On 01/15/14 12:27, Richard Sandiford wrote:
[ snip ]
barrier
L1:
C'': (use ($r1 = ...))
L2:
D: $r2 = ...
L3:
...
A: if ... goto L2
C': $r1 = ...
B: if ... goto L3
D': $r2 = ...
So far so good. The problem is that redirecting B to L3 makes L1 unreachable,
so reorg_redirect_jump=>redirect_jump (..., 1)=>delete_related_insns deletes
it. Then C'' is unreachable and d_r_i deletes that too:
barrier
L2:
D: $r2 = ...
L3:
...
A: if ... goto L2
C': $r1 = ...
B: if ... goto L3
D': $r2 = ...
So now, when we try to calculate the liveness beyond D, we go back to the
barrier but have no indication that $r1 is live.
Ugh. Every time I ponder the wacko way we get live information in reorg
I just want to cry. Thankfully I haven't had to really look at that
code in over 10 years.
This just reminded me that if Steven goes forward with his "remove
barriers" proposal post-4.9, reorg will need some surgery.
I wondered about several ways of fixing this.
* Back in the day, we just deleted the label and not related instructions.
I don't think that's something we should return to though. If we delete
all uses of:
Certainly wouldn't be my first choice either.
* Deferring deleting labels until the end of dbr_schedule. On its own
this would pessimise the rest of dbr_schedule, e.g. a jump only "owns"
a thread until the next label. We would need to spinkle in a few checks
for the usage count being nonzero.
Right. I don't particularly like this either. But it's worth
remembering that if this stuff ultimately gets too painful we can fall
back to something like this.
* Deferring deleting labels that fit the problem pattern. Having two
forms of redirect would make things even more complicated though.
And I don't think it would be robust in cases like the "goto L2" above.
If we delete a "goto L2" that is the last use of L2, we delete L2 too,
which in turn could be a label-after-barrier. So reorg would have to
predict what the recursive calls to delete_related_insns would do.
Ick. Don't like this at all.
* Add the liveness information to the basic block info and let the
(use (insn))s be deleted. I started down that path but it soon got
very convoluted. Also:
Yes, keeping live info correct in this code is painful, in large part
because this code is cfg-unaware and mucks it up in painful ways.

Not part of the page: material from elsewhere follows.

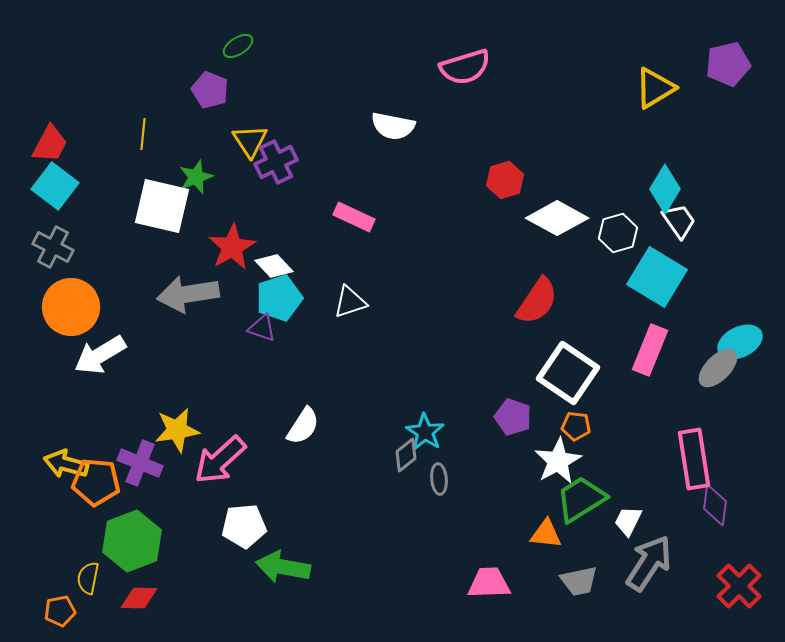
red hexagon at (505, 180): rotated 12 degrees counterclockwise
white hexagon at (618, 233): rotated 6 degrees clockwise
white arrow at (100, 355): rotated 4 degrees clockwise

Making the code cfg-aware is probably the first step in really cleaning
up the mess that is reorg.c. Once we've got a correct cfg at each
transformation we can probably tackle liveness.
We used to try to update the live status of registers if WHERE is at
the start of a basic block, but that can't work since we may remove a
BARRIER in relax_delay_slots. */
suggests that this has already been tried and it wasn't robust.
It would have been pre-cfg as this comment comes from Kenner in '92.
So in the end I just taught delete_related_insns to keep (use (insn)),
which AFAIK is a pattern that only dbr_schedule could generate.
Seems reasonable given the current state of affairs. The (use (insn))
idiom is only used by reorg to the best of my knowledge.
Tested on mips64-linux-gnu. OK to install?
Thanks,
Richard
gcc/
* jump.c (delete_related_insns): Keep (use (insn))s.
* reorg.c (redundant_insn): Check for barriers too.
OK. Any chance you've got a testcase you can add to the suite? ISTM
it's potentially valuable given the plan to remove barriers and the
implications that has for reorg.c liveness tracking.